- Born: Carolyn Sue Gusoff New York City, U.S.
- Education: Cornell University, Columbia University Graduate School of Journalism
- Alma mater: Cornell University; Columbia University Graduate School of Journalism
- Occupations: Television news reporter, author
- Spouse: Jon Turk (m. 1991)
- Children: 2
- Awards: Emmy Award
- Website: www.carolyngusoff.com

= Carolyn Gusoff =

American TV news reporter and author

Carolyn Gusoff is an American television news reporter and author, working as a Long Island reporter at WCBS-TV in New York City. Prior to that, she spent three years as a reporter at Fox 5 in New York City, and before that she worked for 15 years at WNBC in New York City as the Long Island Bureau Chief/Reporter and anchor of Weekend Today in New York. Her 2013 book Buried Memories: Katie Beers' Story, which she wrote in collaboration with kidnapping victim Katie Beers, was a New York Times bestseller.

==Career==
Gusoff graduated from George W. Hewlett High School, Cornell University with a bachelor's degree in English and Government and the Columbia University Graduate School of Journalism, where she earned a master's degree in Journalism.

Gusoff started her career in Fort Myers, Florida, where she worked at WEVU-TV, an ABC affiliate at the time, and WLEQ-FM. In the late 1980s, Gusoff began working at News 12 Long Island. In August 1993, Gusoff joined WNBC, the NBC owned and operated station in New York City. Gusoff was the Long Island Correspondent and Bureau Chief. During her time on NBC 4, she covered the crash of TWA Flight 800, the crash of American Airlines Flight 587 and the Blizzard of 1996. Until fall 2008, Gusoff anchored Today in New York on Saturday and Sunday mornings on WNBC. On December 31, 2008, Gusoff was let go from WNBC amid station-wide downsizing. Gusoff joined WNYW Fox 5 in the Spring of 2009 and covered breaking news in the metropolitan area for Good Day New York. In January 2012, she was hired by WCBS-TV to cover the Long Island Beat.

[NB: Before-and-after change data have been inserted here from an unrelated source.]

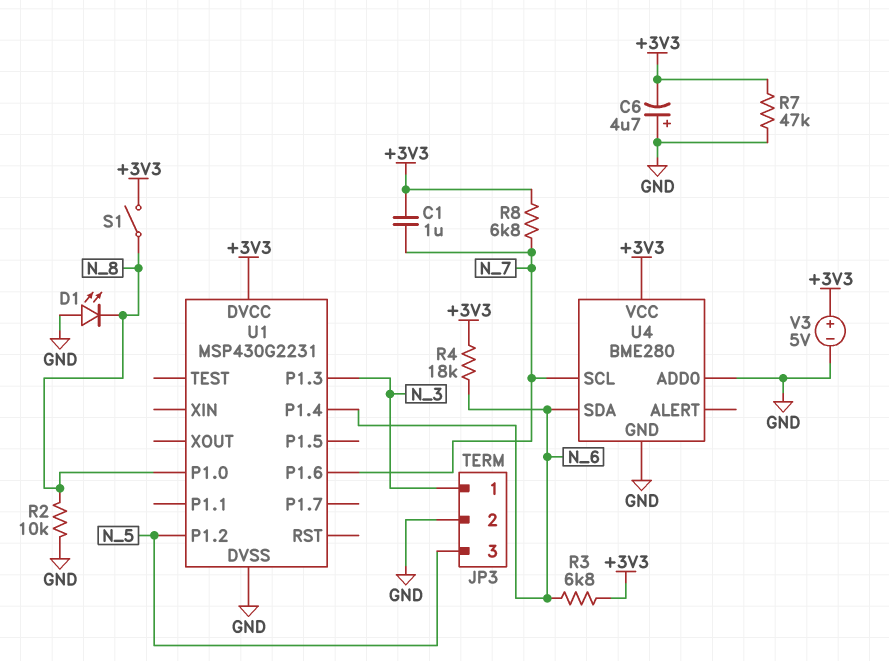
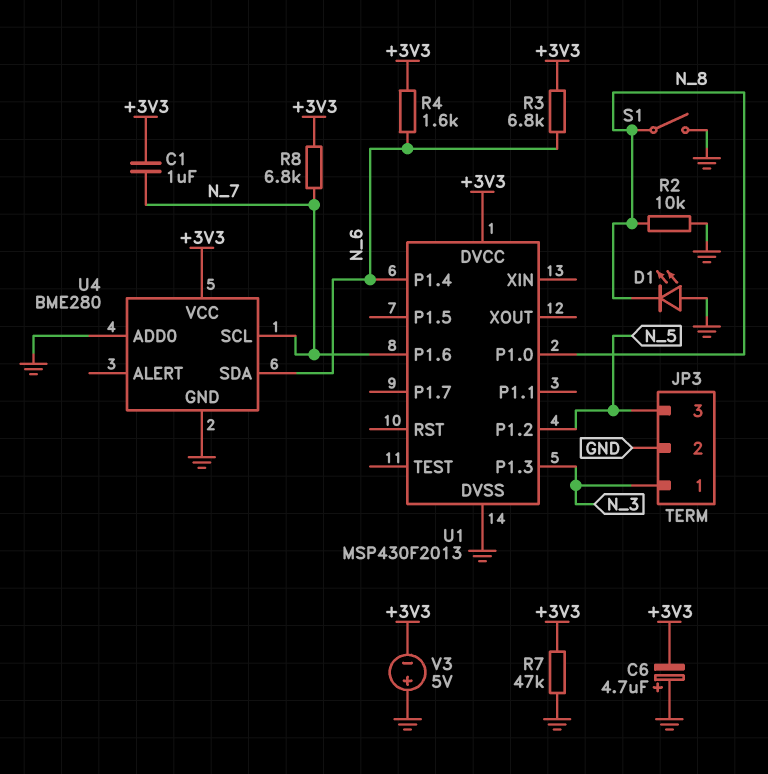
R4: 18k (+3V3, N_6) -> 1.6k (+3V3, N_6)
S1: switch (+3V3, N_8) -> switch (GND, N_8)
U1: MSP430G2231 -> MSP430F2013
V3: 5V (plus +3V3, minus GND) -> 5V (plus GND, minus +3V3)

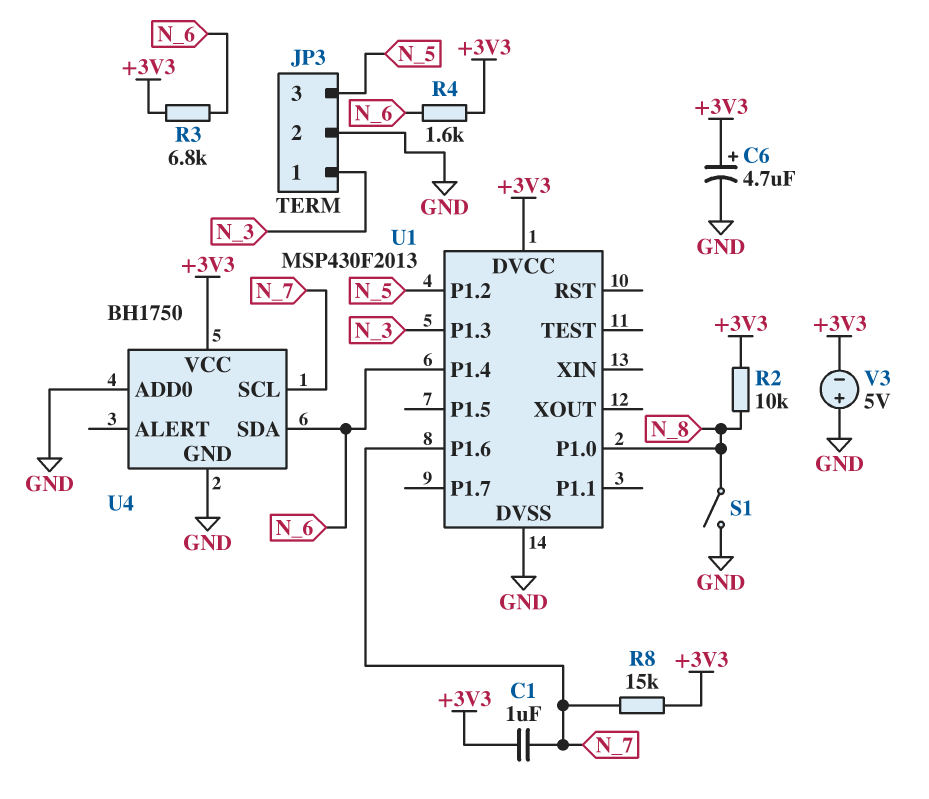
C6: 4.7uF (plus GND, minus +3V3) -> 4.7uF (plus +3V3, minus GND)
D1: LED (A GND, K N_8) -> none
R2: 10k (GND, N_8) -> 10k (+3V3, N_8)
R7: 47k (+3V3, GND) -> none
R8: 6.8k (+3V3, N_7) -> 15k (+3V3, N_7)
U4: BME280 -> BH1750

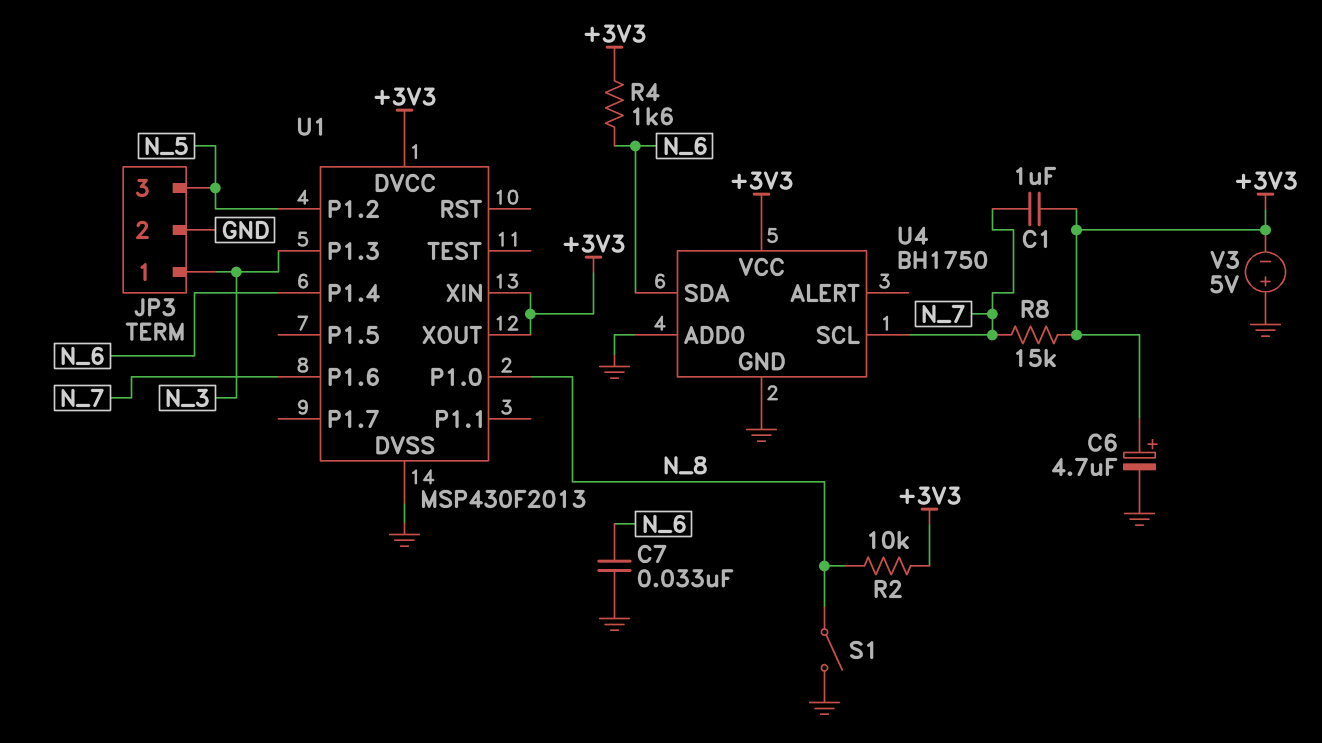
C7: none -> 33nF (GND, N_6)
R3: 6.8k (+3V3, N_6) -> none
U1 pin XIN: none -> +3V3
U1 pin XOUT: none -> +3V3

Her book Buried Memories was released in January 2013. A new edition, published by Beaufort Books of New York, was released in April 2015.

==Awards==
Her honors include four New York Emmy Awards and seventeen New York Emmy nominations. She won an Emmy and AP award for "Littered Landscape," an investigative report about litter uncollected on privately adopted highways. She was nominated for writing and research of 37%, a documentary about the poorly performing Hempstead School District. She was part of the winning team that earned WCBS an Emmy for its coverage of Superstorm Sandy. In 2004, she was awarded a New York Emmy Award for On-Camera Performance/General Assignment Reporting for the Mepham Hazing Scandal and earlier, for coverage of an Instant Breaking News Story. Gusoff's Emmy nominations honored her reporting of the American Airlines Flight 587 crash and the Belmont Stakes. She has garnered dozens of Long Island Fair Media Council FOLIO awards in categories ranging from "Best Feature" to "Best Blog", "Enterprise Reporting" and "Investigative Journalism", and multiple first-place Society of Professional Journalists/Press Club of Long Island awards. Carolyn has also been recognized by The American Women in Radio and Television, The Associated Press/New York Spot News Award, and United Press International/New York Broadcast Award.

==Personal life==
In September 1991, Gusoff married facial cosmetic surgeon Dr. Jon Turk. They have two children.